Set down each entry as it stands. Skip the pictures.

Records from a dataset:

■ ■ ■ ■

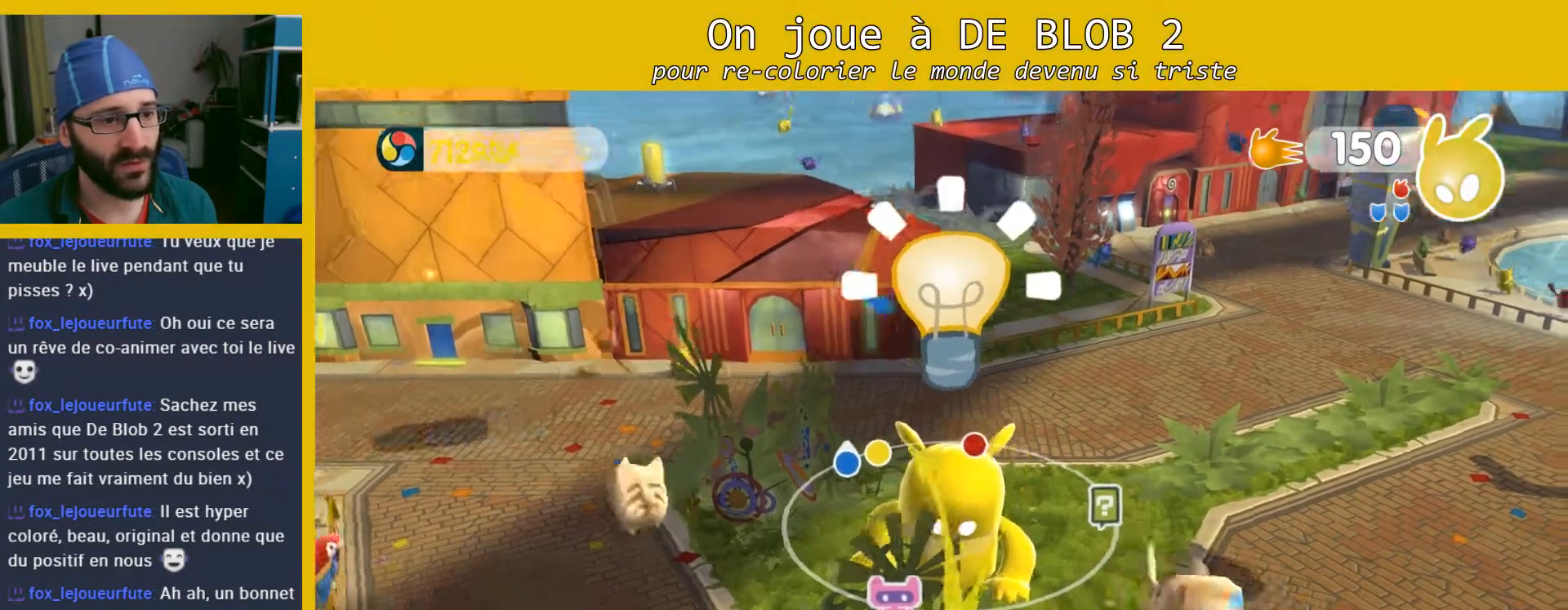
{"buttons": [], "left_stick": "center", "right_stick": "right", "events": [[233, "right_stick", "center"], [433, "right_stick", "right"]]}
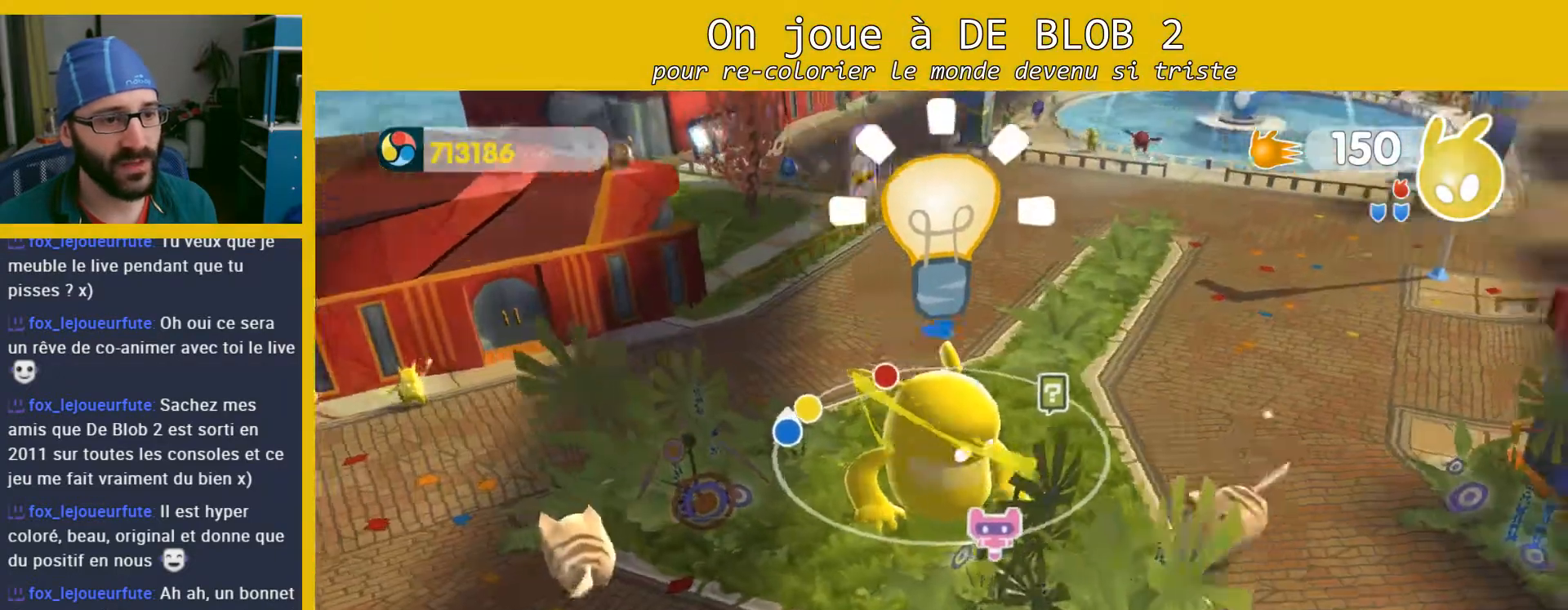
{"buttons": [], "left_stick": "up", "right_stick": "center", "events": [[133, "left_stick", "up"], [233, "right_stick", "up-right"], [433, "right_stick", "center"]]}
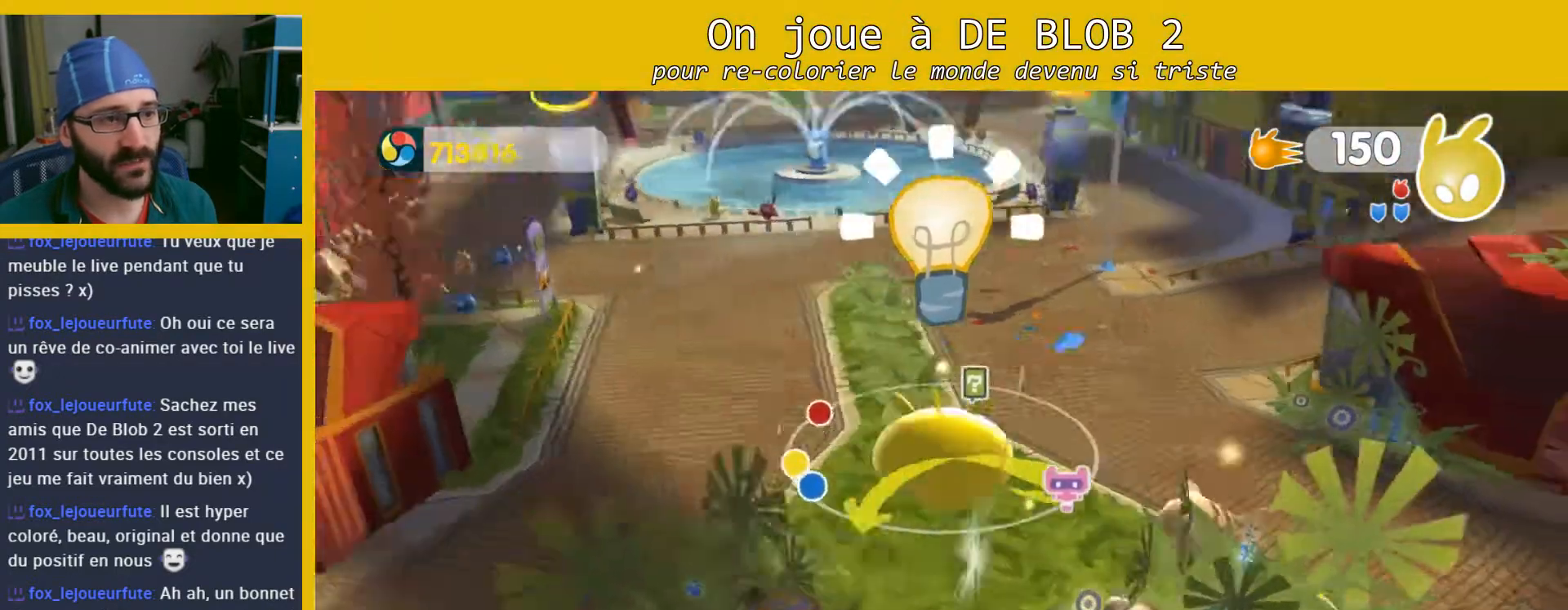
{"buttons": [], "left_stick": "up", "right_stick": "center", "events": []}
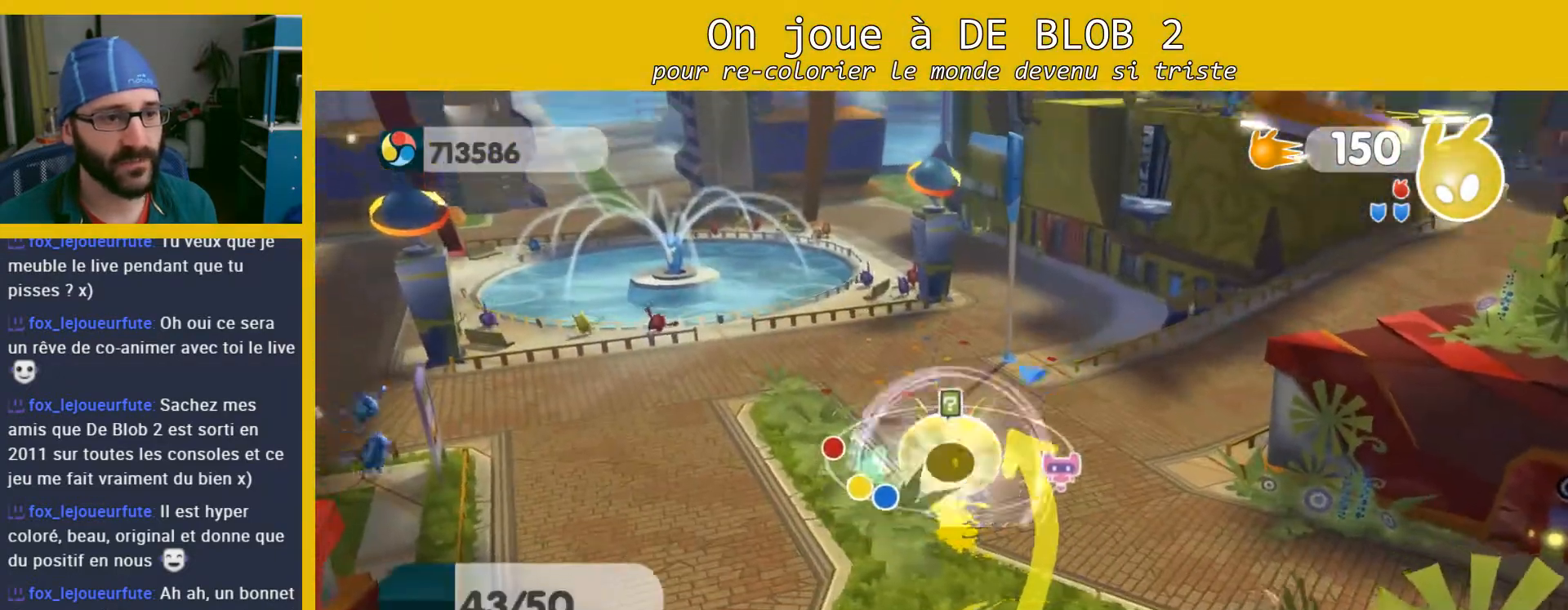
{"buttons": [], "left_stick": "up", "right_stick": "center", "events": []}
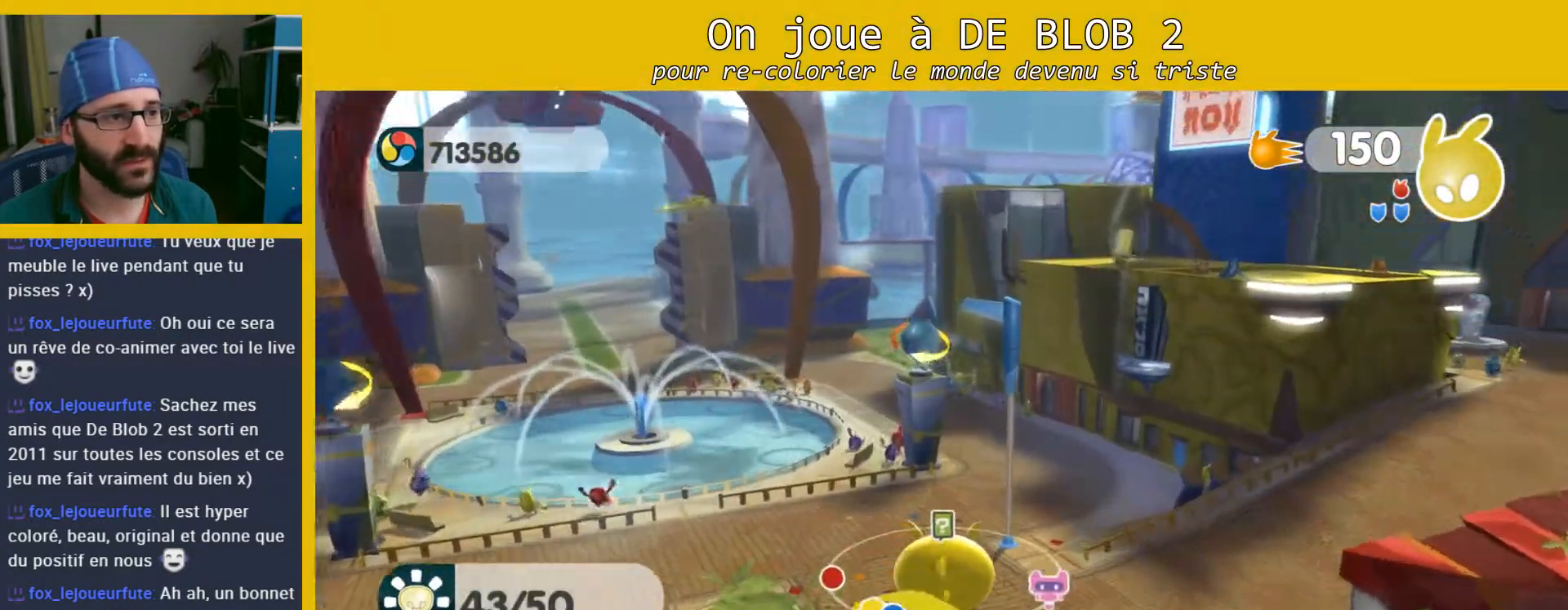
{"buttons": [], "left_stick": "center", "right_stick": "center", "events": [[33, "left_stick", "center"]]}
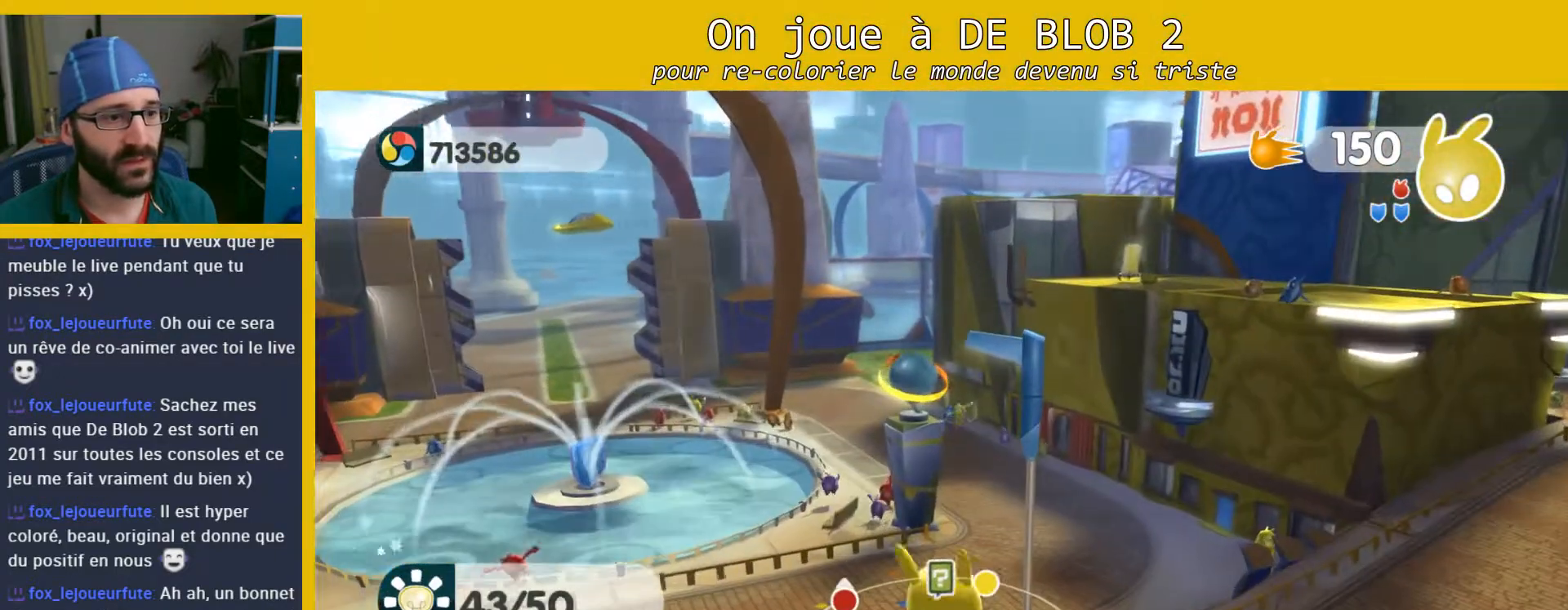
{"buttons": [], "left_stick": "center", "right_stick": "center", "events": []}
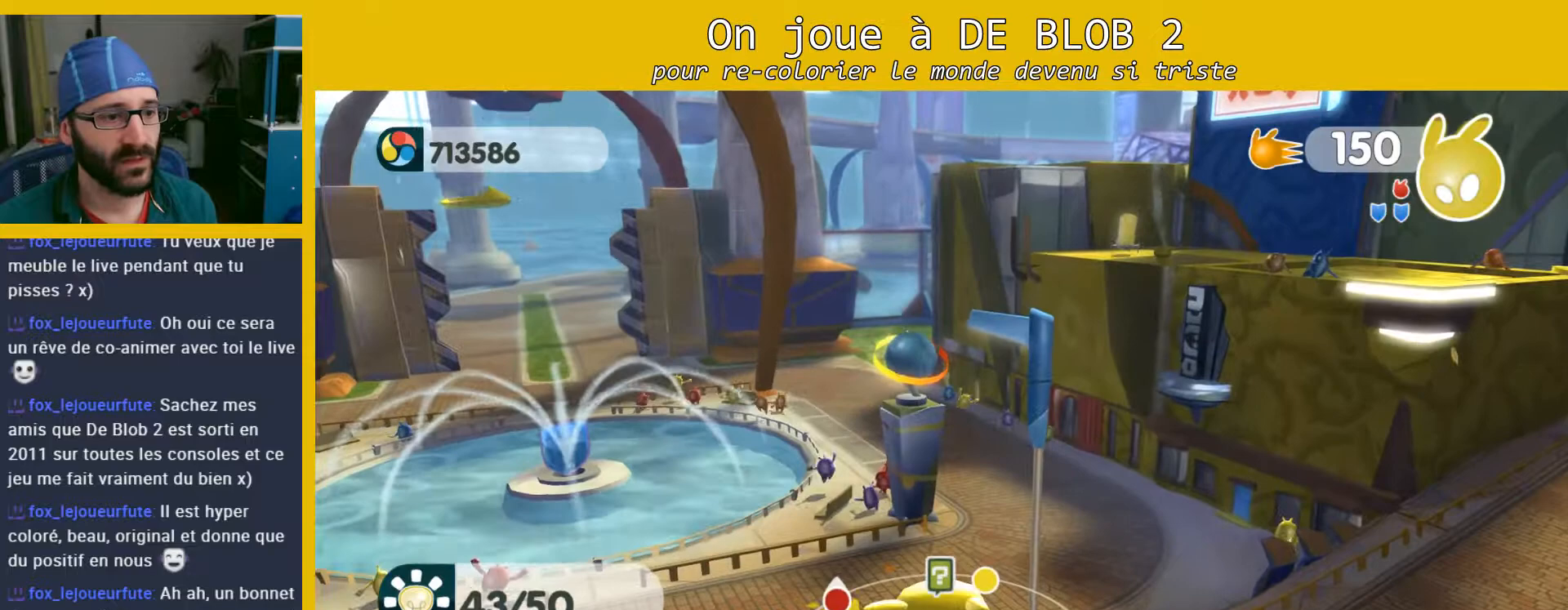
{"buttons": [], "left_stick": "up", "right_stick": "center", "events": [[267, "left_stick", "up"]]}
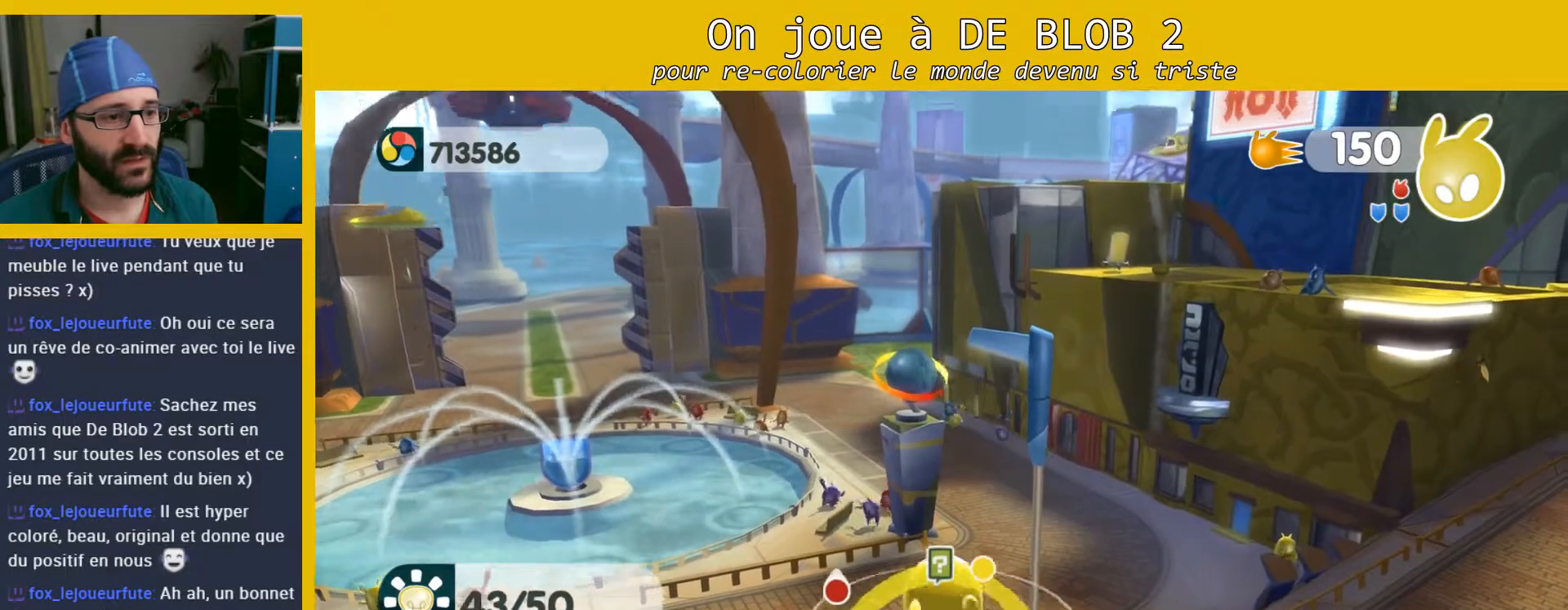
{"buttons": [], "left_stick": "up", "right_stick": "center", "events": []}
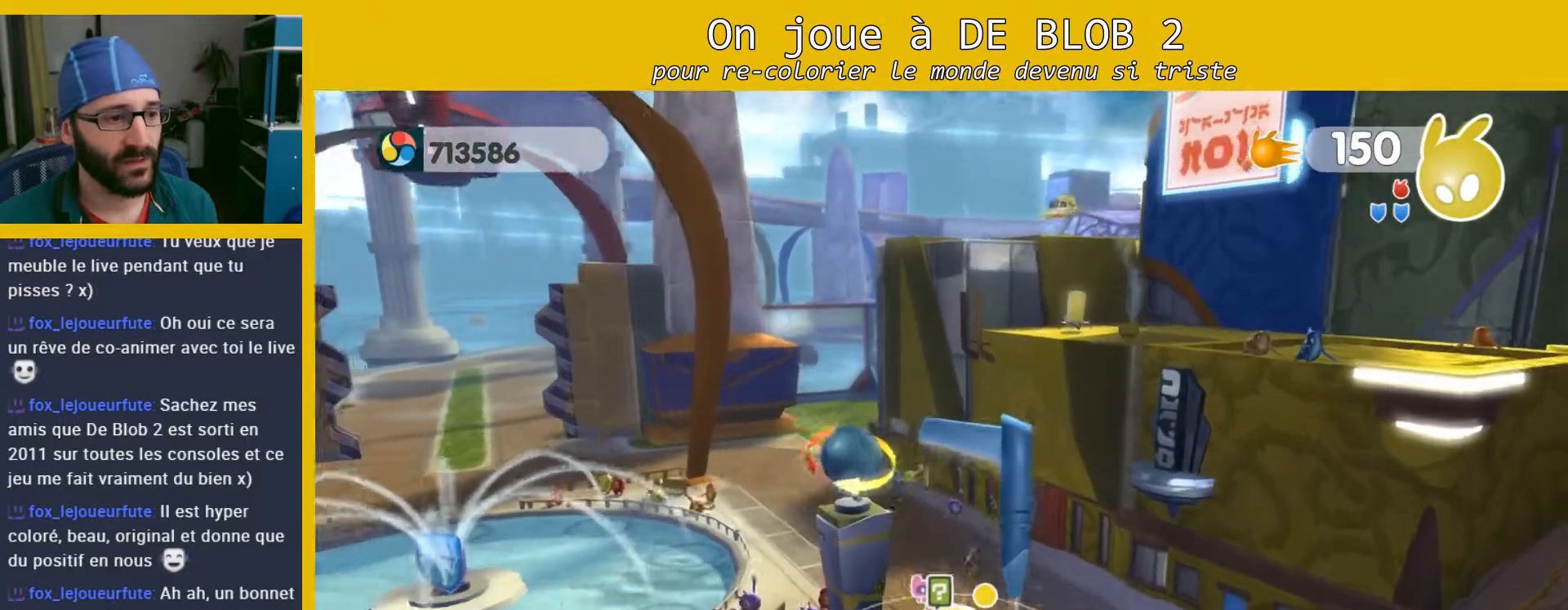
{"buttons": [], "left_stick": "up", "right_stick": "center", "events": []}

■ ■ ■ ■

» SOLUTION TO THE PROBLEM
{"buttons": [], "left_stick": "center", "right_stick": "right", "events": [[233, "right_stick", "center"], [433, "right_stick", "right"]]}
{"buttons": [], "left_stick": "up", "right_stick": "center", "events": [[133, "left_stick", "up"], [233, "right_stick", "up-right"], [433, "right_stick", "center"]]}
{"buttons": [], "left_stick": "up", "right_stick": "center", "events": []}
{"buttons": [], "left_stick": "up", "right_stick": "center", "events": []}
{"buttons": [], "left_stick": "center", "right_stick": "center", "events": [[33, "left_stick", "center"]]}
{"buttons": [], "left_stick": "center", "right_stick": "center", "events": []}
{"buttons": [], "left_stick": "up", "right_stick": "center", "events": [[267, "left_stick", "up"]]}
{"buttons": [], "left_stick": "up", "right_stick": "center", "events": []}
{"buttons": [], "left_stick": "up", "right_stick": "center", "events": []}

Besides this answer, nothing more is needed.